** Entries provided follows **

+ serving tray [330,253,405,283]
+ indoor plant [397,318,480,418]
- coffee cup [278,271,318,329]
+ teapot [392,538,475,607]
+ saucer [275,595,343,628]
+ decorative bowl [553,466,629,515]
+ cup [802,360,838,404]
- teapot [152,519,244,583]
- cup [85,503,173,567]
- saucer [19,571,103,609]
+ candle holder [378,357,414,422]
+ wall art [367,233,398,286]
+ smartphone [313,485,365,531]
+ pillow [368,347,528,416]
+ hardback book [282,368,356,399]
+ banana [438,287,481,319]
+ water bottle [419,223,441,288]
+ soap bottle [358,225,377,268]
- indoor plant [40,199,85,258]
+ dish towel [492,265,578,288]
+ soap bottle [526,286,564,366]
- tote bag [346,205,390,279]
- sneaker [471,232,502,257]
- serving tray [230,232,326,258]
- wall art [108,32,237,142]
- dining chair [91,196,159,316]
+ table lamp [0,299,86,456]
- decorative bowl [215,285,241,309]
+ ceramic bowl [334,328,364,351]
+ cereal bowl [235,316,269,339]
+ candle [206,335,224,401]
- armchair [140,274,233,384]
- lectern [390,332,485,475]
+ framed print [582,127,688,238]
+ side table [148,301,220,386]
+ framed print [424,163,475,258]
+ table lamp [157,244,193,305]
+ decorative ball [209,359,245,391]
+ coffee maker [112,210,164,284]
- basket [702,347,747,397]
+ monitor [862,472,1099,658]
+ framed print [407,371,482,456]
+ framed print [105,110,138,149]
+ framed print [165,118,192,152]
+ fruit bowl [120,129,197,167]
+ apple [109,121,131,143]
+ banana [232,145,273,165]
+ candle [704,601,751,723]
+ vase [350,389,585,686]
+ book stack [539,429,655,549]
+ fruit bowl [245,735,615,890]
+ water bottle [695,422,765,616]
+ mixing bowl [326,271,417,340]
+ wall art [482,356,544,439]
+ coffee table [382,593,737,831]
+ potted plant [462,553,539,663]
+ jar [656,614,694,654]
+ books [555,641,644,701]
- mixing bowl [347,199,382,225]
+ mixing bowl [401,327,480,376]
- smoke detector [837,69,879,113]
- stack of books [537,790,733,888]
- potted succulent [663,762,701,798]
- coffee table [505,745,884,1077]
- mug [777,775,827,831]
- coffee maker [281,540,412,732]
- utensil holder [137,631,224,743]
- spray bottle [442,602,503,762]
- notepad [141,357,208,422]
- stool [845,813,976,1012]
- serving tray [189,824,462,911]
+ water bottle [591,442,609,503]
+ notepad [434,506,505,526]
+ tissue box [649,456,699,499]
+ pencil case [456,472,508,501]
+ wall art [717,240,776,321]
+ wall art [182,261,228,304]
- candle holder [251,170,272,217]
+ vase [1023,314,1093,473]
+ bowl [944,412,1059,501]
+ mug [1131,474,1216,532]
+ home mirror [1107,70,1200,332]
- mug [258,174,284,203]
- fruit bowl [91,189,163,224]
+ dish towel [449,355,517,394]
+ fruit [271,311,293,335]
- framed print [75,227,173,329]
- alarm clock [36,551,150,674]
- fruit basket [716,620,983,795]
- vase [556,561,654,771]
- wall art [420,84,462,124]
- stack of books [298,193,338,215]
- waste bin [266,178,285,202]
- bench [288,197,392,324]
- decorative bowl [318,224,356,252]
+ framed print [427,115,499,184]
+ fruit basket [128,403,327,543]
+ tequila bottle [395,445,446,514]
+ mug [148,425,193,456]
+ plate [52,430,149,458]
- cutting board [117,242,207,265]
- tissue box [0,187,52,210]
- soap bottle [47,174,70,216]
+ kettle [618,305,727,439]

** End of Entries provided **

Work required: Reprint exactly the lines above that start at the one with "fruit bowl [245,735,615,890]" and end at the one with "- mixing bowl [347,199,382,225]", keeping both and adding none.

Task answer:
+ fruit bowl [245,735,615,890]
+ water bottle [695,422,765,616]
+ mixing bowl [326,271,417,340]
+ wall art [482,356,544,439]
+ coffee table [382,593,737,831]
+ potted plant [462,553,539,663]
+ jar [656,614,694,654]
+ books [555,641,644,701]
- mixing bowl [347,199,382,225]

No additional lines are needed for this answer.